December 28, 2011 | Unregistered CommenterJanice

I love this list so so much and agree with everything you say. Great piece, Nathaniel. Hope some Academy members read it.

December 28, 2011 | Unregistered CommenterLucky

Lucky, i know there's a few that'll read it :)

December 28, 2011 | Unregistered CommenterNathanielR

"I'm not trying to pick on War Horse"

You are ALWAYS picking on Spielberg's movies. It's some sort of sport to you...

December 28, 2011 | Unregistered CommenterGustavo

Oh! I was so much looking forward to Vanessa's Redgrave's nomination but damn I don't know what Weinstein's had done and what happened! There is no comprison between what Redgrave does in Coriolanus and Woodley, Spencer, McTeer or Bejo. I am puzzled and dumbfonded that Redgrave will be skipped for these 4.

December 28, 2011 | Unregistered Commenterhaqyunus

Gustavo -- i said really nice things about Close Encounters a month or two ago. gave it a whole post :)

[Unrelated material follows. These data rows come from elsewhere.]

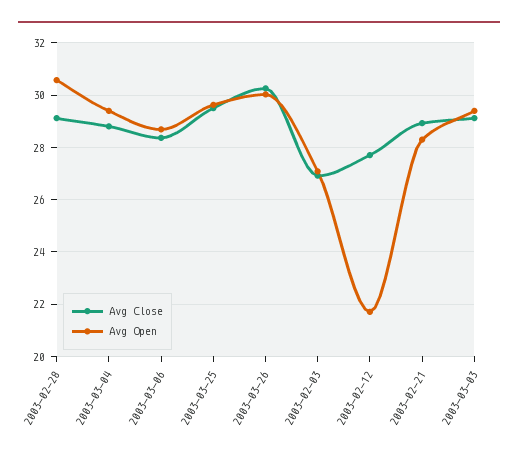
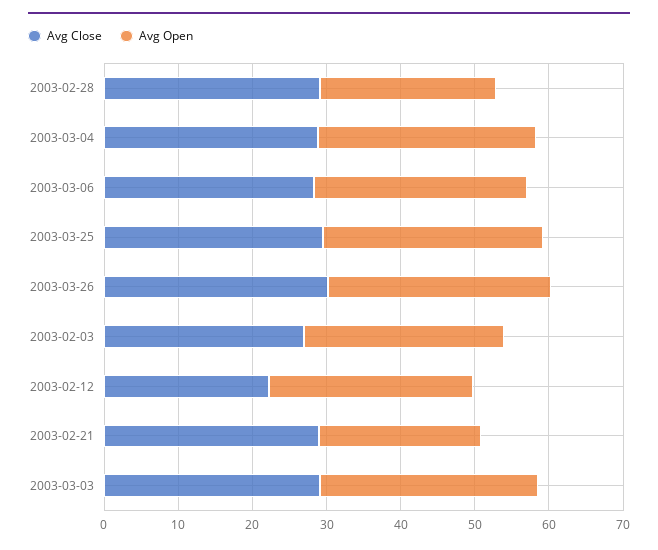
  {
    "Avg Close": {
      "2003-02-28": 29,
      "2003-03-04": 28.75,
      "2003-03-06": 28.25,
      "2003-03-25": 29.5,
      "2003-03-26": 30.25,
      "2003-02-03": 27,
-     "2003-02-12": 27.75,
+     "2003-02-12": 22,
      "2003-02-21": 29,
      "2003-03-03": 29
    },
    "Avg Open": {
-     "2003-02-28": 30.5,
+     "2003-02-28": 24,
      "2003-03-04": 29.5,
      "2003-03-06": 28.75,
      "2003-03-25": 29.75,
      "2003-03-26": 30,
      "2003-02-03": 27,
-     "2003-02-12": 21.75,
+     "2003-02-12": 28,
-     "2003-02-21": 28.25,
+     "2003-02-21": 22,
      "2003-03-03": 29.5
    }
  }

December 28, 2011 | Registered CommenterNATHANIEL R



That is all.

December 28, 2011 | Unregistered CommenterMatthew

I guess I wouldn't want those worthy people to be out of the race in these "one-week qualifiers" just b/c of studio mandates. I hate having to wait for these Oscar films that I genuinely look forward to all year too b/c I'm not "fortunate" enough to live in NYC or LA. But once they're seen, they could be amazing. And that blanket diss of biopics was excessive. They're not all bad, and there are people out there that find worth in them. It's not just the Academy voters. Surprises are nice on nominations day, but I do think that there are some that take this as sport more than anything else. You want to be surprised just for surprise's sake. Entertain me, thrill me! I wouldn't want to see deserved nominees snubbed just for the excitement of someone surprising getting in. I think that comes from the precursors' glut and people getting bored too easily in an ADD world. Honestly, if you're bored, don't watch the precursors, and stay off the Internet. But to end on a positive note, I did agree with the comedy point. The fact that "Bridesmaids" will probably be snubbed completely is pretty sickening to me. It's one thing to snub genuinely bad comedies like "Bad Teacher" and "The Siitter" when they're doing nothing to further the genre. But when one comes along that has something on its mind and is a populist hit, it feels churlish that the Academy won't give it its due b/c of genre bias. I guess they won't be happy with themselves until they nominate "War Horse" for every category it's eligible in. It's par for the course with them, and I shouldn't be surprised by anything voters do at this point, but somehow I get worked up about it yearly.